The initiative follows earlier projects like WAC Labs, which delivered blockchain training to professionals across more than 40 institutions, and Newtro in Argentina, which supported artists through workshops and hands-on training programs. Together, these initiatives form a global education network connecting creative professionals to blockchain literacy.

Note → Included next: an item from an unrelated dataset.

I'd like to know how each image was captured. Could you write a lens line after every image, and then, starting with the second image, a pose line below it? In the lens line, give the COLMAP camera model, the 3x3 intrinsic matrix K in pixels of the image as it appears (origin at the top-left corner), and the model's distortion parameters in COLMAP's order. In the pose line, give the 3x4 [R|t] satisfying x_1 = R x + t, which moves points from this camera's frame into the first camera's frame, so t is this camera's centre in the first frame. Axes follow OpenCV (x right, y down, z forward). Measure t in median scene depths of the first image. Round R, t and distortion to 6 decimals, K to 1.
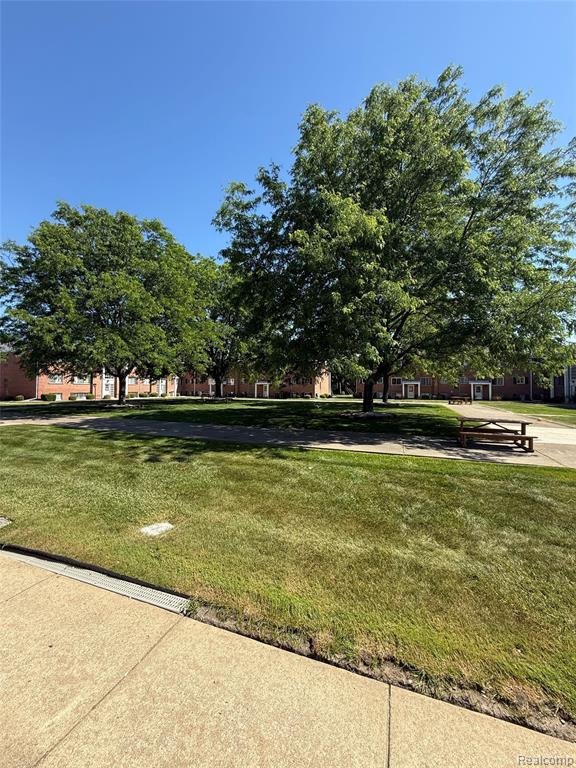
lens RADIAL K [[307.8, 0, 287.2], [0, 307.8, 382.3], [0, 0, 1]] dist [-0.000083, 0.000238]
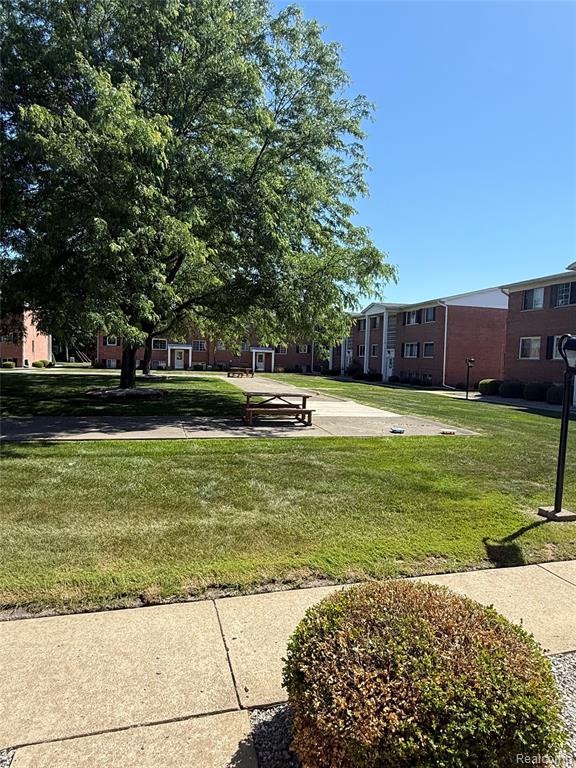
lens RADIAL K [[469.6, 0, 288.0], [0, 469.6, 384.0], [0, 0, 1]] dist [0.000032, 0.000097]
pose [[0.814734, -0.010534, 0.579740, -0.113804], [-0.038617, 0.996629, 0.072379, -0.009342], [-0.578548, -0.081357, 0.811581, -0.143712]]
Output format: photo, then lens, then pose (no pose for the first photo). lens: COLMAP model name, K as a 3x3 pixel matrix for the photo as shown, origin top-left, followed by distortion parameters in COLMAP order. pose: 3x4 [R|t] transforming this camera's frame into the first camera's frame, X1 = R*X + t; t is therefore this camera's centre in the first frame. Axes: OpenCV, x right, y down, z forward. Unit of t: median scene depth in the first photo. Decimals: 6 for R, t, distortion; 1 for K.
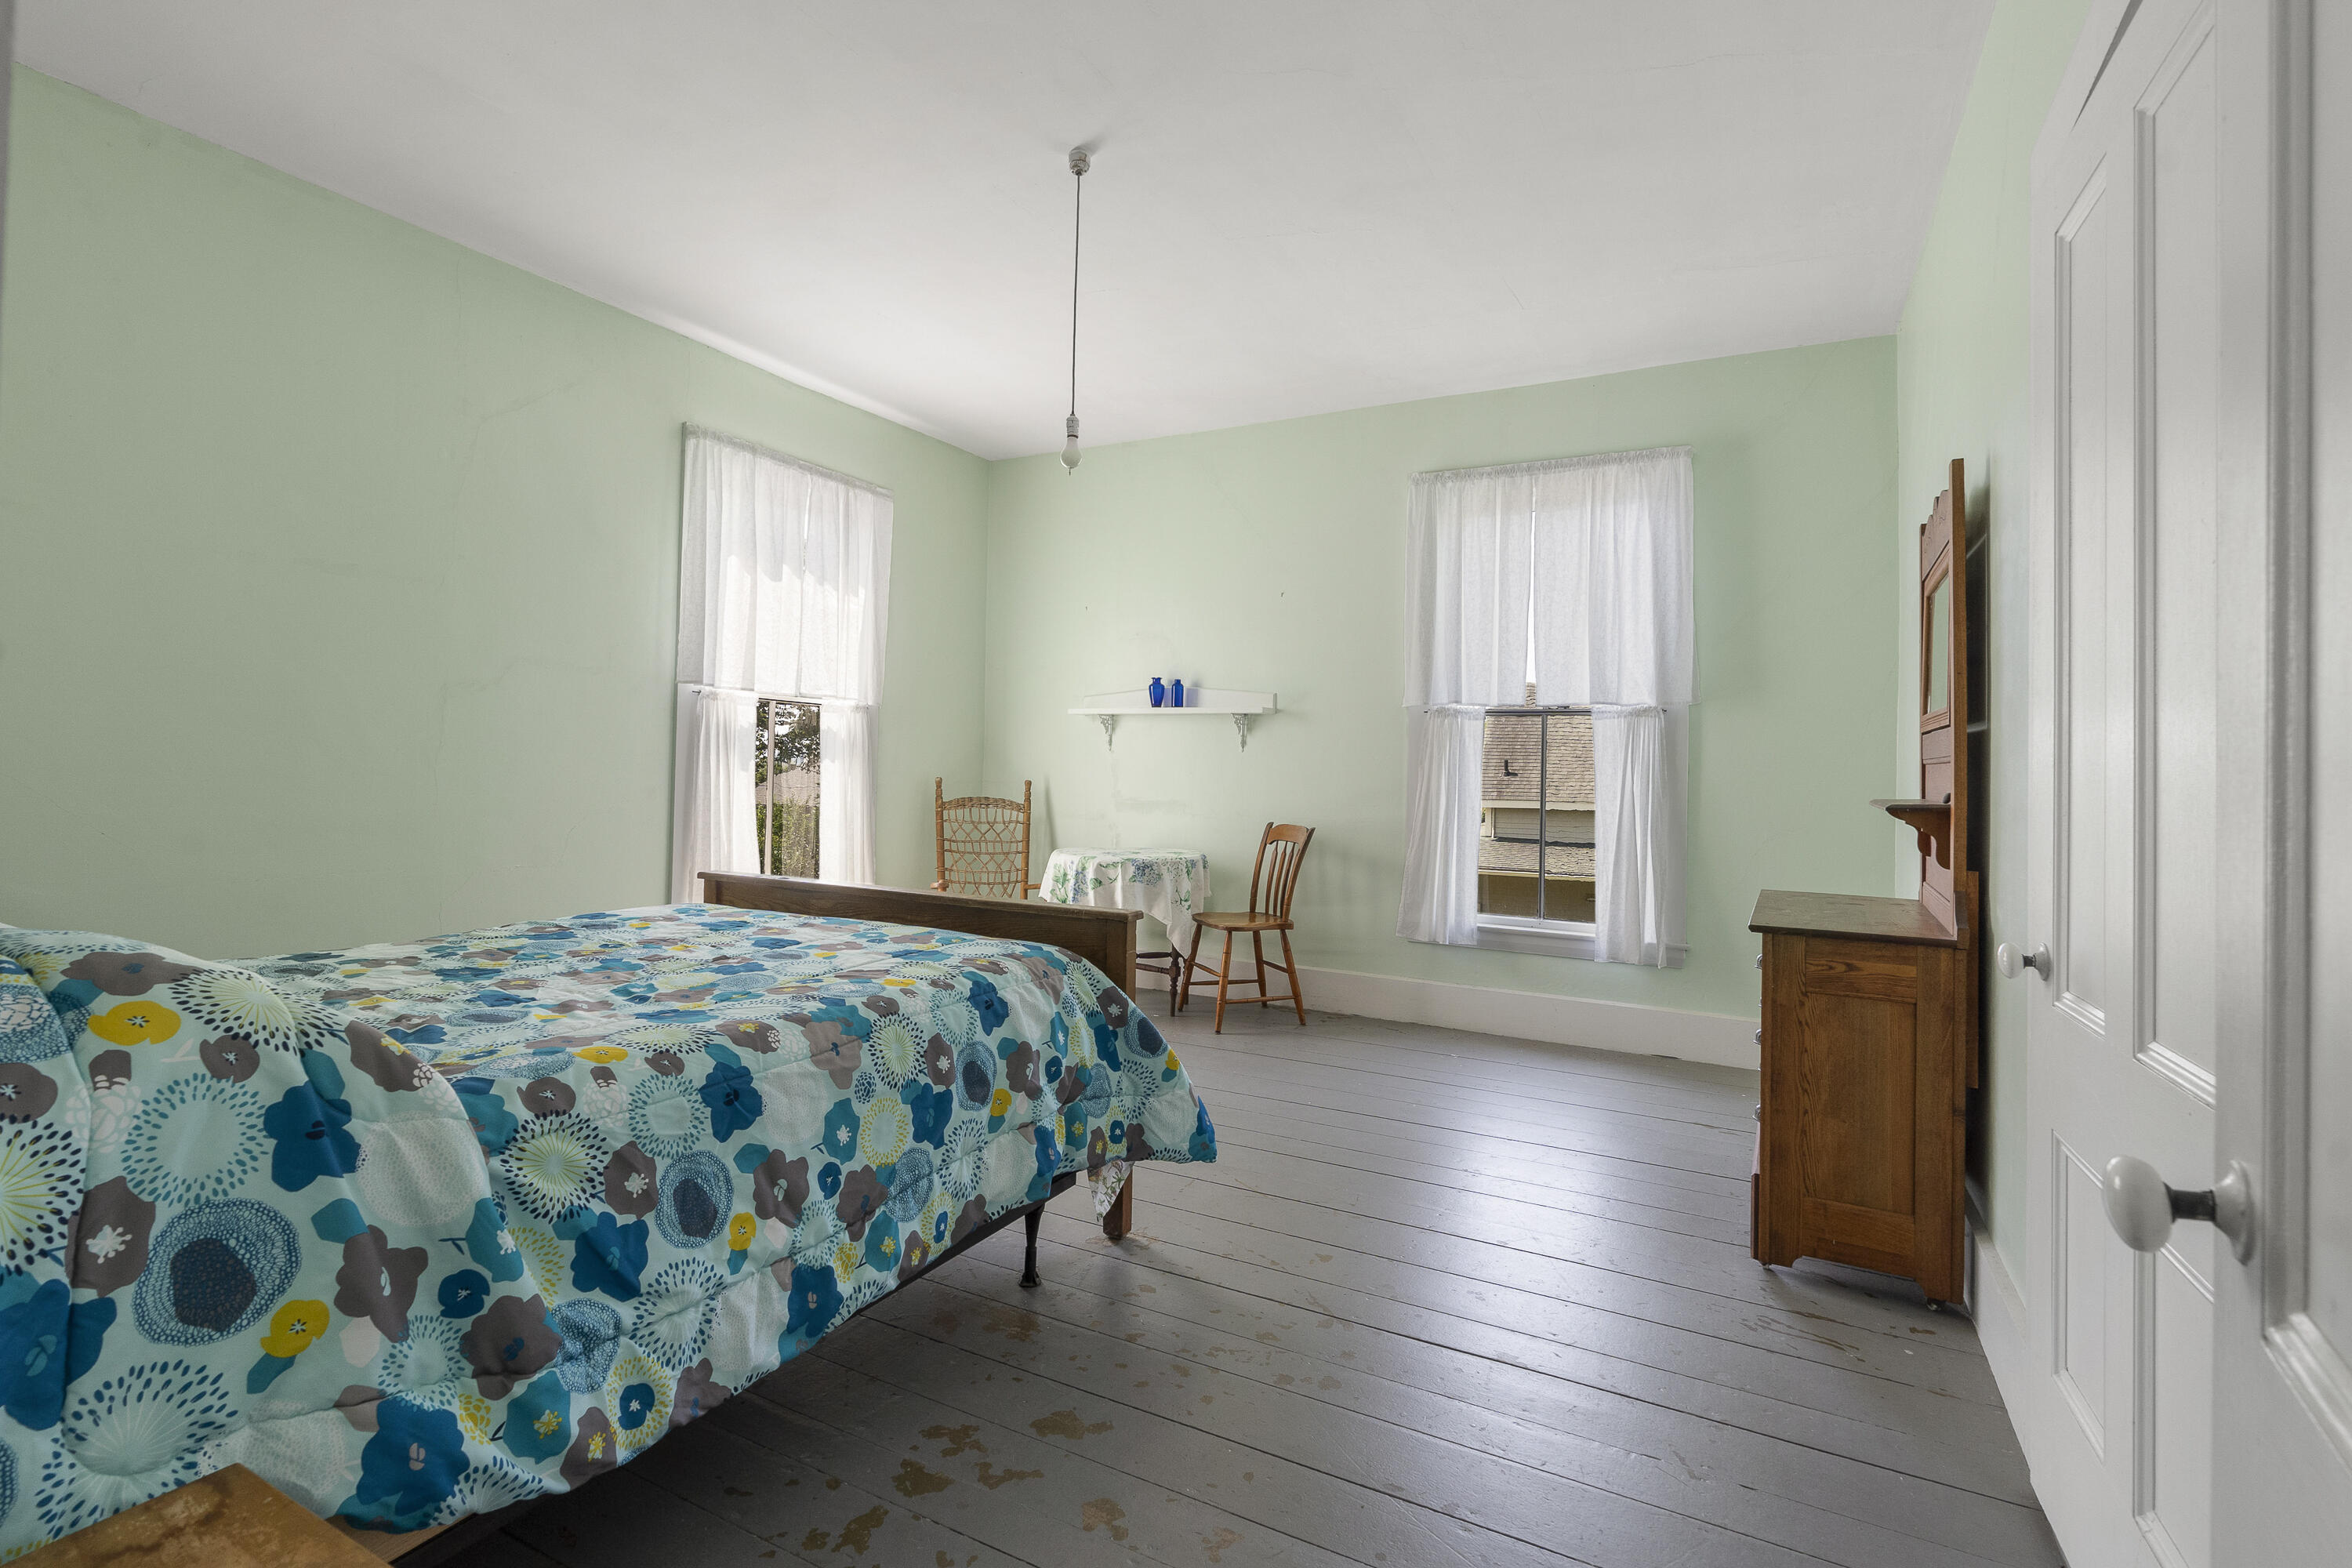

Market recognition and artistic achievements
Several artistic milestones reflected the rising influence of Tezos-based art. The Francisco Carolinum museum acquired TeleNFT works originally presented at Art on Tezos Berlin, a landmark institutional commitment to on-chain collections. In Berlin, artist qubibi’s generative work hello world sold for 62,000 tez after appearing at his Galerie Met exhibition. Earlier in the year, artist Mario Klingemann’s early AI piece Triggernometry sold for 43,000 tez during the Digital Art Mile event curated by Anika Meier for objkt one. These sales signal a competitive and active market for blockchain-anchored art.
Looking ahead
By the end of 2025, the Tezos art ecosystem had established a foundation for further innovation. Continued cooperation between institutions, artists, and technologists suggests a lasting shift toward blockchain as creative infrastructure. The integration of educational and curatorial programs underscores how the network supports artistic practice at scale.
With extended partnerships such as the MoMI collaboration and the Processing Foundation initiative in progress, 2026 is set to build upon a year defined by collaboration, experimentation, and adoption across multiple sectors.